Une délégation de responsables de différentes mouvements s’est rendue après le Forum social mondiale de Dakar en Tunisie. Bernard était du voyage et a confié à Basta ! le récit de ce qu’il a vu et entendu, un mois après la chute du président Ben Ali. Il a accompagné Mouhieddine Cherbib au tribunal, rencontré des avocats, des militant-es et leurs familles, des syndicalistes...
Un ami de la Ligue tunisienne des droits de l’homme (LTDH) est venu me chercher à l’aéroport de Tunis-Carthage. Nous allons directement au local de la Ligue rejoindre le groupe qui doit partir pour Gafsa.
La villa qui abrite le siège de la Ligue est un lieu emblématique de la résistance à la dictature. La LTDH, fondée en 1976, n’a jamais cédé devant les pressions des pouvoirs de Bourguiba puis de Ben Ali, les intimidations et censures, les emprisonnements ou l’exil de certains de ses responsables comme Khemaïs Chemmari, Khemaïs Ksila, Moncef Marzouki. La Ligue n’a cessé de dénoncer les atteintes au droit, la corruption, la répression et la torture de militants politiques ou syndicaux, islamistes, communistes, sociaux-démocrates ou libéraux. Entrer dans la villa de la Ligue, constamment surveillée par la police, c’était l’assurance d’être suivi, fiché, parfois interpellé… J’en ai fait l’expérience.
Mais aujourd’hui, aucun flic à l’horizon. Aucun flic ? Pas tout à fait. Il y a, en civil, à l’intérieur du bâtiment quelques policiers. Ils sont venus solliciter des conseils pour créer un syndicat indépendant dans la police !(...)
Au début de 2008, les habitants de la région des mines de phosphate de Gafsa (au sud-ouest du pays), en particulier de la ville de Redeyef, s’étaient soulevés pendant plusieurs semaines contre l’arbitraire et l’injustice. Il y avait eu des morts, des arrestations. Des syndicalistes avaient été emprisonnés. Mouhieddine, à l’époque président de la Fédération des Tunisiens pour une citoyenneté des deux rives (FTCR), avait été condamné par contumace, en décembre 2008, à 2 ans de prison, pour avoir organisé en France la solidarité avec les mineurs de Redeyef. Il avait fait opposition au jugement et son cas devait être réexaminé par le tribunal de Gafsa le 16 février 2011… Entre-temps certains événements ont quelque peu changé la donne en Tunisie…(...)
Dans une large mesure, le mouvement du bassin minier de 2008 a été le premier épisode de la contestation du régime qui devait aboutir début 2011 à la chute de Ben Ali.(...)
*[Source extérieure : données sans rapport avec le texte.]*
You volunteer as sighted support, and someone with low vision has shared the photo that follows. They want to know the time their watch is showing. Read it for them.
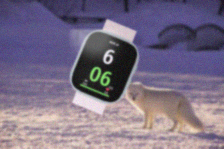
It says 6:06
L’exploitation du phosphate constitue l’une des principales ressources naturelles exportées de la Tunisie, mais la population locale n’a jamais bénéficié des retombées économiques de cette manne et les infrastructures publiques sont minimales. La région est gravement polluée après un siècle d’exploitation forcenée d’un des plus grands gisements du monde, et pour les habitants aux dents souvent noircies par l’eau insalubre, l’espérance de vie est inférieure à la moyenne. Les réductions d’effectifs de la Compagnie des Phosphates de Gafsa ont provoqué chômage et précarité, tandis que se développaient corruption et favoritisme.
Le mouvement populaire du début de 2008, d’abord contre les injustices en matière d’embauche, puis contre la situation générale, s’était donné pour devise « détermination, dignité ». (...)
« Quand le soleil est masqué par le brouillard et que le voile de l’obscurité a enveloppé le monde (…) à tout qui cherche et qui comprend il ne reste comme chemin que les yeux des mots », chantait Cheikh Imam. Et nous, ce soir-là.